Frameworks like Django or Ruby on Rails grew out of real world needs. As different as these needs were, as different they turned out.
Here is my Experience:
As a former PHP programmer, I prefered CakePHP for simple stuff and Symfony for more advanced applications. I had a look into Ruby, but the documentation sucked back then. Now I'm using Django. Django works very well for me. In contrast to Symfony I feel like Django brings less flexibility out of the Box, but its easier to extend.
Another approach would be to use 'no framework' CherryPy
I think the host may be an issue. I do Django development on my localhost (Mac) and it's way better. I like WebFaction for cheap hosting and Amazon ec2 for premium hosting.

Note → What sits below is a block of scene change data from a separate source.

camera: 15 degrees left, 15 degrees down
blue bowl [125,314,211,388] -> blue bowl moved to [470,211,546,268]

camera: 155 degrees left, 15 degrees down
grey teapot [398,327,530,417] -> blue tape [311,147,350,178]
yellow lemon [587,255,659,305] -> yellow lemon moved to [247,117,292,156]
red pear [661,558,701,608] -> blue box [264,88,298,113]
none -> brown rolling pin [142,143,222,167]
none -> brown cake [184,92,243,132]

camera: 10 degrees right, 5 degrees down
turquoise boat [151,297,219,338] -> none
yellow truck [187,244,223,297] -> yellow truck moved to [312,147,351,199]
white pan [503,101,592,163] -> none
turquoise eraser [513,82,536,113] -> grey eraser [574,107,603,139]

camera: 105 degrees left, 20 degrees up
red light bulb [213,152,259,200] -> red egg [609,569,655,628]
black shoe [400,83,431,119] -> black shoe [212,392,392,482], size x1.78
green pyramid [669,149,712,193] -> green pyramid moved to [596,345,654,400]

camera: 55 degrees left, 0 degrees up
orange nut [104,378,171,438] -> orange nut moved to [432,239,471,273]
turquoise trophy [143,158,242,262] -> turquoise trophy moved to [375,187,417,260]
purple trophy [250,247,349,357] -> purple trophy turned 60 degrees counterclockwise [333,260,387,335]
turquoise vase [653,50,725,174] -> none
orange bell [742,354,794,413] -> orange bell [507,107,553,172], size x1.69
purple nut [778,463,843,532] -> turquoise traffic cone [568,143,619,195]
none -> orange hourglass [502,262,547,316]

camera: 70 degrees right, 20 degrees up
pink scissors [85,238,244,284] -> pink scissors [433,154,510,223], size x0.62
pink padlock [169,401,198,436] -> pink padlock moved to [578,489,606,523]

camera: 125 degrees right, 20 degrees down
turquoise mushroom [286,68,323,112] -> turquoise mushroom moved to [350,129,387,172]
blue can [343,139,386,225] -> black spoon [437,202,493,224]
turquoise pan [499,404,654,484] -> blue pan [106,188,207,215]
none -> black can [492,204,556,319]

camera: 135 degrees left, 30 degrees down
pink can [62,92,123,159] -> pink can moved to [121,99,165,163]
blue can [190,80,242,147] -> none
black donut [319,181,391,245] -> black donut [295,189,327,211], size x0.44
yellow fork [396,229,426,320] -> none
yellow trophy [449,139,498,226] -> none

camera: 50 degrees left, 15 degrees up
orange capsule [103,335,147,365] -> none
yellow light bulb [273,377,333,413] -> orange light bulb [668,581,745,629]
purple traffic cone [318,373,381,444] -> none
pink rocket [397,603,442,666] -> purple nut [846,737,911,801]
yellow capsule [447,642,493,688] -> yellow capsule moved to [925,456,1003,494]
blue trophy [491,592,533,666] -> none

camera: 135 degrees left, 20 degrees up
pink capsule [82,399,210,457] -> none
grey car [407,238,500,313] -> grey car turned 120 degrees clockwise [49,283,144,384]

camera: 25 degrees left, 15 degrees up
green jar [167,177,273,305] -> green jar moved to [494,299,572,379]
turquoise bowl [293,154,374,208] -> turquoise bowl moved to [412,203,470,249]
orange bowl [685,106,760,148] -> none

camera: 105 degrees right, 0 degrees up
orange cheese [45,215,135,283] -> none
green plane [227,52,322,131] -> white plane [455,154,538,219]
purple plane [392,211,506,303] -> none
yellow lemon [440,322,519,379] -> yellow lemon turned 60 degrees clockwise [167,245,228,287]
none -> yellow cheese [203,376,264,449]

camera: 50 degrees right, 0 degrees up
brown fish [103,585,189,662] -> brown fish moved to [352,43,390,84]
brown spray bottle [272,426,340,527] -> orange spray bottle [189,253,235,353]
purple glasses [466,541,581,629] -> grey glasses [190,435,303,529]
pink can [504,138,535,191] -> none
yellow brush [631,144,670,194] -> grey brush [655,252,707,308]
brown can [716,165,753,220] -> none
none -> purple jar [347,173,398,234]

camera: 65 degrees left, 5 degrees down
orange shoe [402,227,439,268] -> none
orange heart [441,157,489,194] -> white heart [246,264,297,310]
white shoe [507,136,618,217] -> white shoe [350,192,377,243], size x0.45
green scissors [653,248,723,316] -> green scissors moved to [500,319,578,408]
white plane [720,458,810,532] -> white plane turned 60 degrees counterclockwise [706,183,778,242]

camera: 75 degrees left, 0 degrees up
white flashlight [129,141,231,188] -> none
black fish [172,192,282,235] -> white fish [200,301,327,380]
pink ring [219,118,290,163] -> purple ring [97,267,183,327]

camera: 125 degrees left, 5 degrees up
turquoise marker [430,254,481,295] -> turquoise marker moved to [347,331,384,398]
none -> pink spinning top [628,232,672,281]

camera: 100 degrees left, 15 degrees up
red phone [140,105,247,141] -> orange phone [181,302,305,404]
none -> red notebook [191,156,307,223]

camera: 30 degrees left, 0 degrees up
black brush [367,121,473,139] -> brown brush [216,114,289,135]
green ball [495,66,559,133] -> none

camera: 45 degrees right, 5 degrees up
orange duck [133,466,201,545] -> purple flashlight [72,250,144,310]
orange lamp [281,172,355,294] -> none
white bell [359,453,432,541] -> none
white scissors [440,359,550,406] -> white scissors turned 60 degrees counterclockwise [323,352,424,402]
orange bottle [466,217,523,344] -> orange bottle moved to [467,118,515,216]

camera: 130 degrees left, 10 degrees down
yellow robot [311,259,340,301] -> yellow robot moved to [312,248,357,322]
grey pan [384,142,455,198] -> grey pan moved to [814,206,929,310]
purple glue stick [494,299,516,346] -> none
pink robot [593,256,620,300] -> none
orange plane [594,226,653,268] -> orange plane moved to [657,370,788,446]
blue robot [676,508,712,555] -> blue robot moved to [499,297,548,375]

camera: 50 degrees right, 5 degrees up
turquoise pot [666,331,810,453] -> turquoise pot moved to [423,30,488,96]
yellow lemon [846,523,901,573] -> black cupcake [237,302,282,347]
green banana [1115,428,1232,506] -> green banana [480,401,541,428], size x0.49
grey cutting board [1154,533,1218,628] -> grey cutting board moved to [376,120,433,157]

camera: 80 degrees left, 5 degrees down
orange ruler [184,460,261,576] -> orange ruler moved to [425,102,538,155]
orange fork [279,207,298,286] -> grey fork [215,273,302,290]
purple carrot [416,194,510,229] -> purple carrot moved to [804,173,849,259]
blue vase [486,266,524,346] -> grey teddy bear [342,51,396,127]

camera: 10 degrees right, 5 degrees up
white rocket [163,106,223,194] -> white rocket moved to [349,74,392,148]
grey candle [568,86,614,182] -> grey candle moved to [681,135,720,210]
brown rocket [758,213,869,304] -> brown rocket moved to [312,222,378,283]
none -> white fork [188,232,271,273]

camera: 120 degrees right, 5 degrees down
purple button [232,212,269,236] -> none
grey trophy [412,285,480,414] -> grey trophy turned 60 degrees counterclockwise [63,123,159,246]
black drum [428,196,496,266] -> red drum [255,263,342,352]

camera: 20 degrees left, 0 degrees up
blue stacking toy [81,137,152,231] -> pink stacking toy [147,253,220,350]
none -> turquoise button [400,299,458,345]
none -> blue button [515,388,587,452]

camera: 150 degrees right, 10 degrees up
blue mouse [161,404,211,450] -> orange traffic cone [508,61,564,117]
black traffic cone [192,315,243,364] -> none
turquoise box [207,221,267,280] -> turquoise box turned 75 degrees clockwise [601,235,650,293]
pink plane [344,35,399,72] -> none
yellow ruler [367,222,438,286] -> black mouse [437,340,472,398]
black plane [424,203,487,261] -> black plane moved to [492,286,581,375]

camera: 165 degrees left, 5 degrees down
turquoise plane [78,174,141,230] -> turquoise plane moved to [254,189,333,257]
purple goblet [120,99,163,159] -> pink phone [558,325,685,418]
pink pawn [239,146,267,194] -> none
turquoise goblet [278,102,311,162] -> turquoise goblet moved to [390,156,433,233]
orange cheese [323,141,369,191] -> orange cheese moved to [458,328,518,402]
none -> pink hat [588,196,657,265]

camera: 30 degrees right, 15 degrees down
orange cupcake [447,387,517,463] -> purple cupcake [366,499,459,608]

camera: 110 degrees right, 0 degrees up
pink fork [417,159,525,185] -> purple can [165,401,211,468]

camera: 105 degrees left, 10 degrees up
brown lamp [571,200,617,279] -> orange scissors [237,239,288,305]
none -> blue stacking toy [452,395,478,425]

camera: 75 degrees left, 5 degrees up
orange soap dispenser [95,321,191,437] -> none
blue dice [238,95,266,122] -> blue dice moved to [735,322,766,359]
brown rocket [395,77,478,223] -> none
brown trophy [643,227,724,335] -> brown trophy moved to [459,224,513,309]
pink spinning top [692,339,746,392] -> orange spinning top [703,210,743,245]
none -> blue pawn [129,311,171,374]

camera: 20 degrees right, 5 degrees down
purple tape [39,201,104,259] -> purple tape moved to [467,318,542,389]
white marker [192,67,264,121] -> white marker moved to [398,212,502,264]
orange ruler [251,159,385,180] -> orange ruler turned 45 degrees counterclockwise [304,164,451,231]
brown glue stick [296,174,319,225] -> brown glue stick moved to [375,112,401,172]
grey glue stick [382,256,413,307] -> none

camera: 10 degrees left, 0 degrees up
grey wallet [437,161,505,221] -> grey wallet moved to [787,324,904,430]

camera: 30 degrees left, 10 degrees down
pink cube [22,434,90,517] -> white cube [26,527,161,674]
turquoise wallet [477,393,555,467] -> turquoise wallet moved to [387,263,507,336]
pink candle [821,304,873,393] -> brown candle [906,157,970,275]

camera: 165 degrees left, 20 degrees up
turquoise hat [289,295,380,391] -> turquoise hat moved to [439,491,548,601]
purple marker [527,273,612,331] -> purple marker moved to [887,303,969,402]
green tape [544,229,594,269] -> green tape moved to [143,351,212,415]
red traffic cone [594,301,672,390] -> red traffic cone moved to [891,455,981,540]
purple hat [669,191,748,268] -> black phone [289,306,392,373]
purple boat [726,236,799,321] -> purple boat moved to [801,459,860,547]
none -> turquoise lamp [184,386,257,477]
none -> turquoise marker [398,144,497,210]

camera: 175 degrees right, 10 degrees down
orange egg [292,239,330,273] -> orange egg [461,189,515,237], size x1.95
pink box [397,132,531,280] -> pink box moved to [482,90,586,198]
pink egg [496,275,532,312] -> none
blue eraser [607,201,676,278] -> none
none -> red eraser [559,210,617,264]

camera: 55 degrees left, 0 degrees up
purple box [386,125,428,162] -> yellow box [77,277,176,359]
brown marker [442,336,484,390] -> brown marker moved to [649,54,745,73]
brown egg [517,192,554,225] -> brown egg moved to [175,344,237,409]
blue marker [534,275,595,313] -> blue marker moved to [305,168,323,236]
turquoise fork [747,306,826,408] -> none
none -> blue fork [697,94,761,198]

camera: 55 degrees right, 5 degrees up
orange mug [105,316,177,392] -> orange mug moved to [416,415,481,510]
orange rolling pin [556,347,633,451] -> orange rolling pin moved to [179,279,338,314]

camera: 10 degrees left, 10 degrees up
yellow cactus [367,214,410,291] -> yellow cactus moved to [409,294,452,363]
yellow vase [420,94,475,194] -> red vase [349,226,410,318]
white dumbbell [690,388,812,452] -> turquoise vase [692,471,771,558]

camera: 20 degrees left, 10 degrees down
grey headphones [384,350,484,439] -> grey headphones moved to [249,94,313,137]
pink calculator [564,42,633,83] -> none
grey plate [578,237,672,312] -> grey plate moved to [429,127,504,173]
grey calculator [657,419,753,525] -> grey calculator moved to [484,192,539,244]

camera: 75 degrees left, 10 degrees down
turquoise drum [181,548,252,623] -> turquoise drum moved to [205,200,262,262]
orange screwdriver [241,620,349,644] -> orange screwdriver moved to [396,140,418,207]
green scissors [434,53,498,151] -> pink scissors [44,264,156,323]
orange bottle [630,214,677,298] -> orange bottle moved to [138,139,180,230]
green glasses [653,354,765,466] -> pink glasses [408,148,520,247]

The framework is strong and it can handle heavy sites - don't obsess about that stuff. The important thing is to create a clean product, Django can handle it. There are about a thousand steps to take when you see how the application handles in the wild, but for now, just trust us that you don't need to worry about the inherent speed of the framework before exhausting a whole slew of parameters including a dedicated VPS/instance when you need it.
Also, following on your edit - I personally don't think performance is a major issue in programming. Here are the issues in terms of concern:
UI/UX efficiency
UI/UX speed (application caching)
Well designed models/views
Optimization of the system (n-tier architecture, etc...)
Optimization of the process (good QA to reduce failures/bottlenecks from deployment)
Optimization of the subsystems (database, etc...)
Hardware
Framework internal optimization
Don't waste time with comparing framework speeds. Their advantage is in extensible code, smart architectures, etc...
On a side note, DO NOT NOT USE A FRAMEWORK FOR A NEW WEB APPLICATION. I'm sorry I can't say it loud enough, but it's an absolute requirement nowadays. It's not even a debate about not using one, just which one to use.
I personally chose Django, which is great. But I can't definitively knock the others out there.
It's possibly both. Django does have stuff for caching built-in, which would be worth trying. Regardless, any non-cached page will nearly always take longer than a static file. A file has to be read in both cases, and in the case of a dynamic page, it also must be executed. And then, in both cases, sent over to the client.
Definetely shared hosting is not the best choice to run heavy frameworks such as Django or CakePHP. If you can afford it, buy VPS.
As for performance, probably your host uses Python with mod-python, which is not recommended now. WSGI is preferred standard for Python powered webapps.